Anyway, I wish I could report that the quality of The Waltons DVD’s is as good as the show is but I can’t. Warner Brothers, usually the best of the big corporate home entertainment boys, has not given The Waltons the Criterion treatment. The show is presented in its original 4:3 aspect ratio. Colours seem right. Blacks are
fine. Contrasts are fine. Audio is good. There are, however, far too many scratches
and pops that appear throughout the episodes and particularly during the opening
credits. No restoration here. There are no extras. The French subtitles have to be
manually turned off.

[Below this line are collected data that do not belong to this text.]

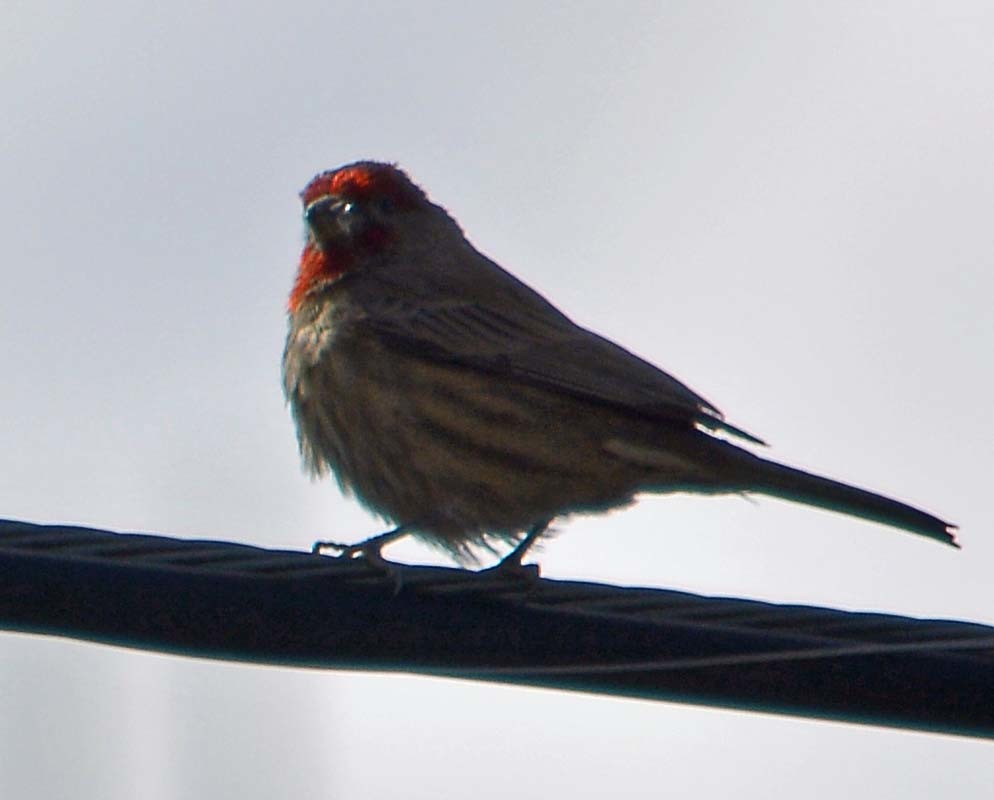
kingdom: Animalia
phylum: Chordata
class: Aves
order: Passeriformes
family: Fringillidae
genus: Haemorhous
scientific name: Haemorhous mexicanus
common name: House finch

Despite all of this, this is probably about as good as it is
going to get for this seminal and outstanding American TV series. And that, dear
unreaders, is sad but then life in an America that, unlike the rural America of the Walton's, has become a land of commodity aestheticism. Warner Brothers presumably thinks that the rural America of The Waltons has a limited appeal to a largely nostalgia target audience in the now urban and consumer America.